Your answer should consist of each line below that includes the word "pixels".

───── PROVIDED INFORMATION

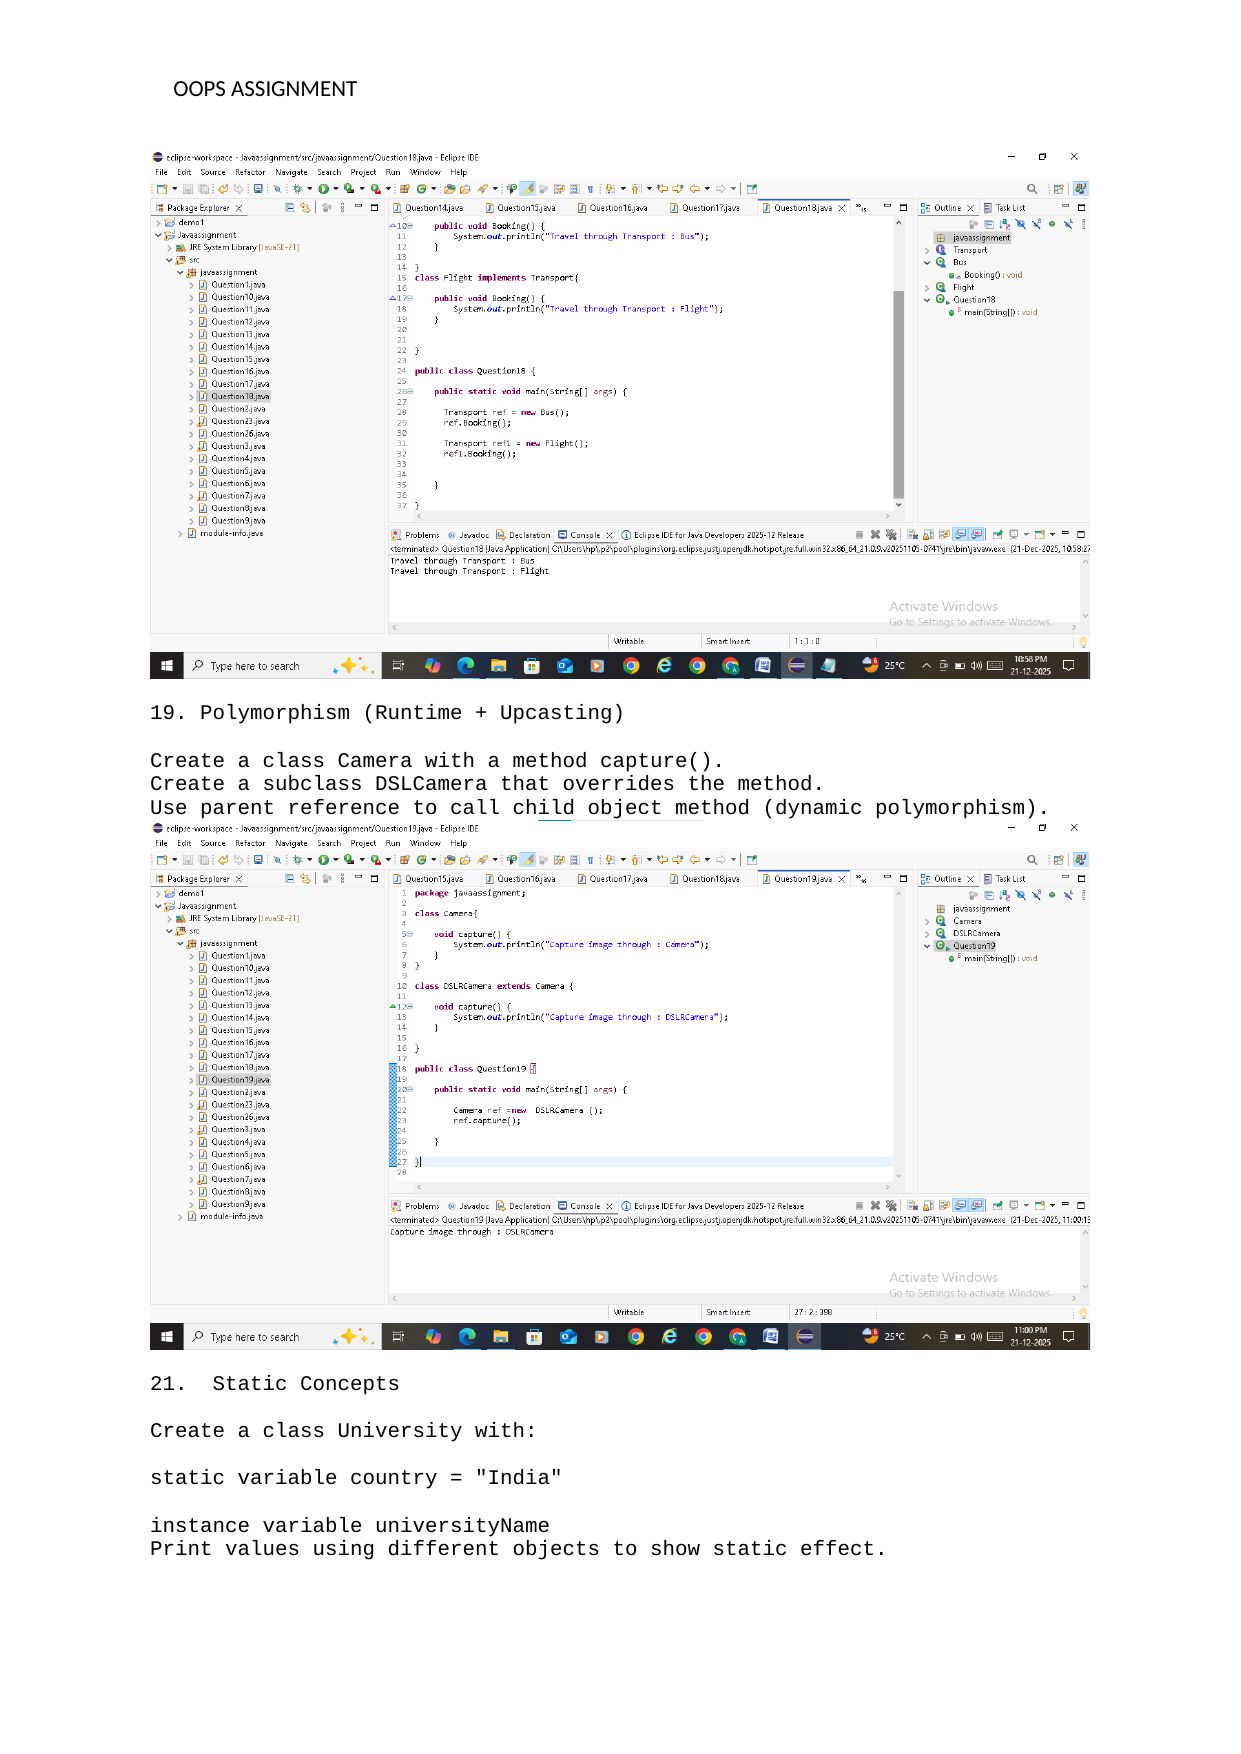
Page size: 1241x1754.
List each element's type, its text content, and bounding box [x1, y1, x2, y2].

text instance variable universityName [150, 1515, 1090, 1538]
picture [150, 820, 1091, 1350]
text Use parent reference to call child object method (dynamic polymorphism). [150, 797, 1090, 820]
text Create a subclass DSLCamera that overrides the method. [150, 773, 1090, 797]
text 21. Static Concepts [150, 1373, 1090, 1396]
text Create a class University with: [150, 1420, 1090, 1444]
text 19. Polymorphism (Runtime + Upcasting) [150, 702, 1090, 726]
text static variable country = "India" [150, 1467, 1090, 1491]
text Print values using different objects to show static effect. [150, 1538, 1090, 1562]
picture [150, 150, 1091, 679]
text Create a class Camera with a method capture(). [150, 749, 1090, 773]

──────────
───── PROVIDED INFORMATION

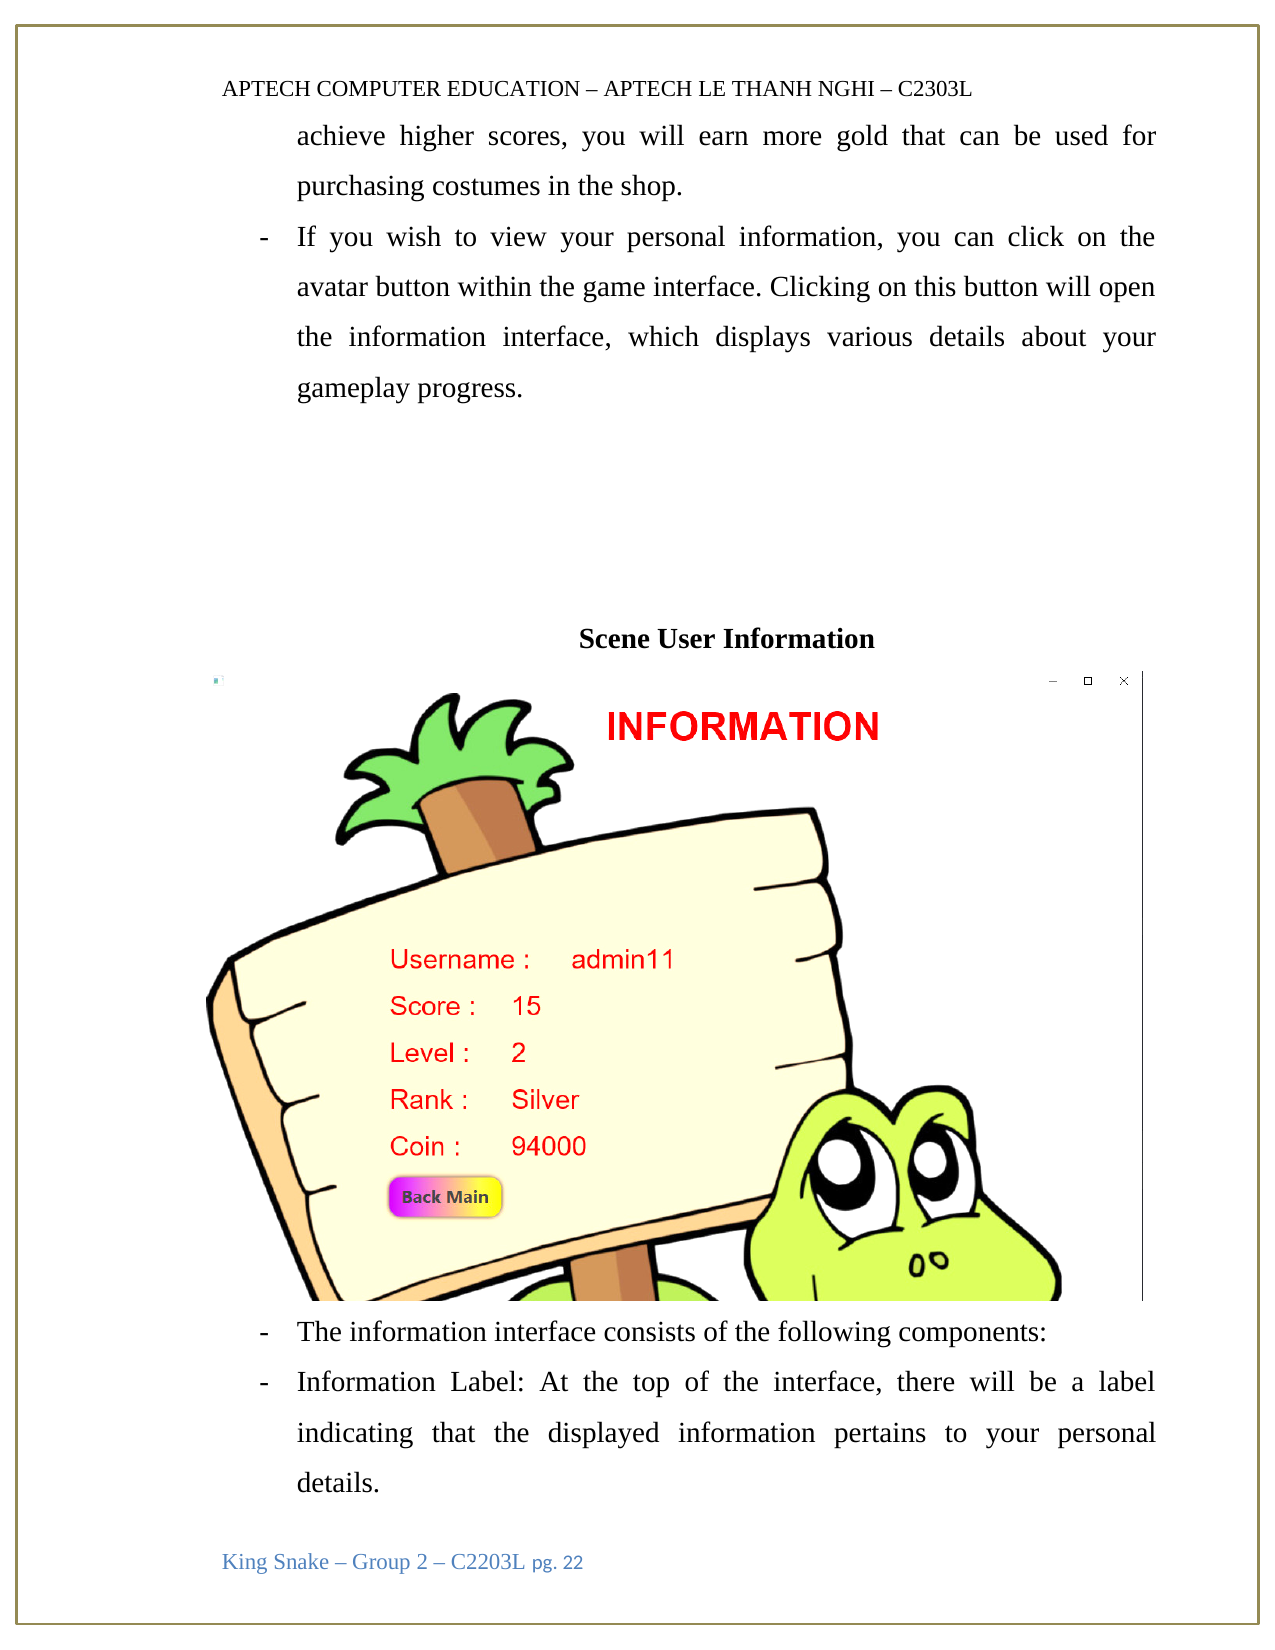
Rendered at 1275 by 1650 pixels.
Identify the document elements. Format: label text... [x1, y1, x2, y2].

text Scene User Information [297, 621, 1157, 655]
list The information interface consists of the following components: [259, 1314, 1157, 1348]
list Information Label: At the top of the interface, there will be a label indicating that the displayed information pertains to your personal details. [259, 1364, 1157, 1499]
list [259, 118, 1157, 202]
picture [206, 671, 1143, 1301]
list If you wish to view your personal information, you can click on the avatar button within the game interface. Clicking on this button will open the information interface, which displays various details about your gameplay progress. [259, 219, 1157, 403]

──────────
───── PROVIDED INFORMATION

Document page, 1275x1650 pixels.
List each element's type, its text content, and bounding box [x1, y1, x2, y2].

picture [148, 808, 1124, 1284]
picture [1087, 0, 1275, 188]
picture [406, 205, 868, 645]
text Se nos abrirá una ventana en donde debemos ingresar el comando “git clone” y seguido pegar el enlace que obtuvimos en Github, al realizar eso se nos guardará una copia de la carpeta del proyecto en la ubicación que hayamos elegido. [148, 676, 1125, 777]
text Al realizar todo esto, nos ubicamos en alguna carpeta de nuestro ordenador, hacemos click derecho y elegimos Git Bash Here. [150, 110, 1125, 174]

──────────

SOLUTION:
Rendered at 1275 by 1650 pixels.
Document page, 1275x1650 pixels.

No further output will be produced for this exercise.